Chapter 2 (Bill of Rights)
(Section 7)(2)
The state must respect, protect, promote and fulfil the rights in the Bill of Rights.
(Section 8)(1) The Bill of Rights applies to all law, and binds the legislature, the executive, the judiciary and all organs
of state.
(Section 9)(2) Equality includes the full and equal enjoyment of all rights and freedoms. To promote the
achievement of equality, legislative and other measures designed to protect or advance persons, or categories of
persons, disadvantaged by unfair discrimination may be taken.
(Section 9)(3) The state may not unfairly discriminate directly or indirectly against anyone on one or more grounds,
including race, gender, sex, pregnancy, marital status, ethnic or social origin, colour, sexual orientation, age,
disability, religion, conscience, belief, culture, language and birth.
(Section 9)(5) Discrimination on one or more of the grounds listed in subsection (3) is unfair unless it is established
that the discrimination is fair.

(Section 12)(2) Everyone has the right to bodily and psychological integrity, which includes the right : (b) to security
in and control over their body.

(Section 15)
Everyone has the right to freedom of conscience, religion, thought, belief and opinion.
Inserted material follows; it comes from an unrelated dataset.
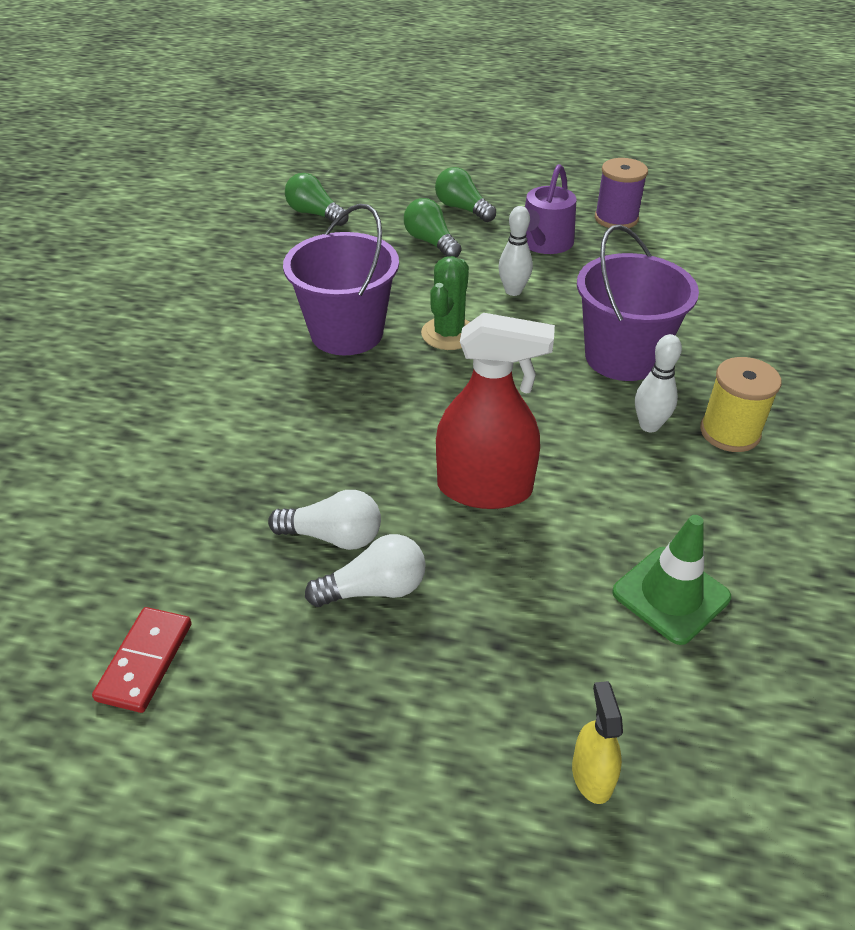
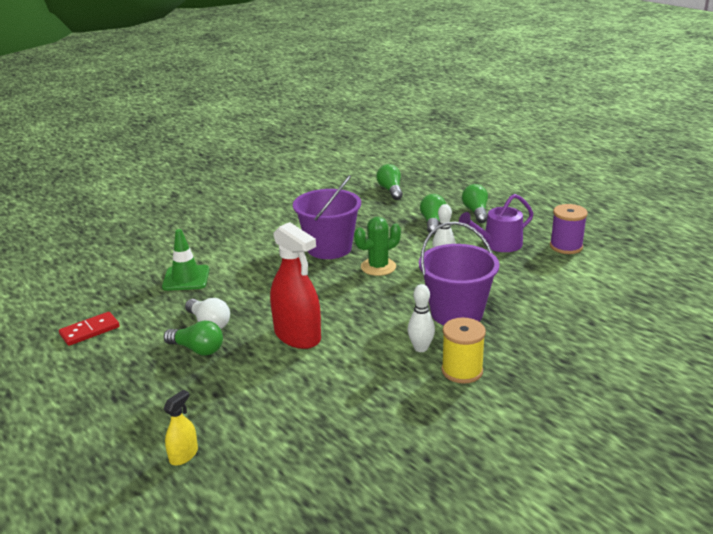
camera: 40 degrees right, 15 degrees down
white light bulb [305,534,426,607] -> green light bulb [164,321,223,355]
green traffic cone [612,515,731,645] -> green traffic cone moved to [162,229,210,291]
(Section 16)(1)(b) Everyone has the right to freedom of expression, which includes freedom to receive or impart
information or ideas.
(Section 16)(1)(d) Everyone has the right to freedom of expression, which includes academic freedom and freedom
of scientific research.
(Section 33)(1) Everyone has the right to administrative action that is lawful, reasonable and procedurally fair.
(Section 38) Anyone listed in this section has the right to approach a competent court, alleging that a right in the Bill
of Rights has been infringed or threatened, and the court may grant appropriate relief, including a declaration of rights.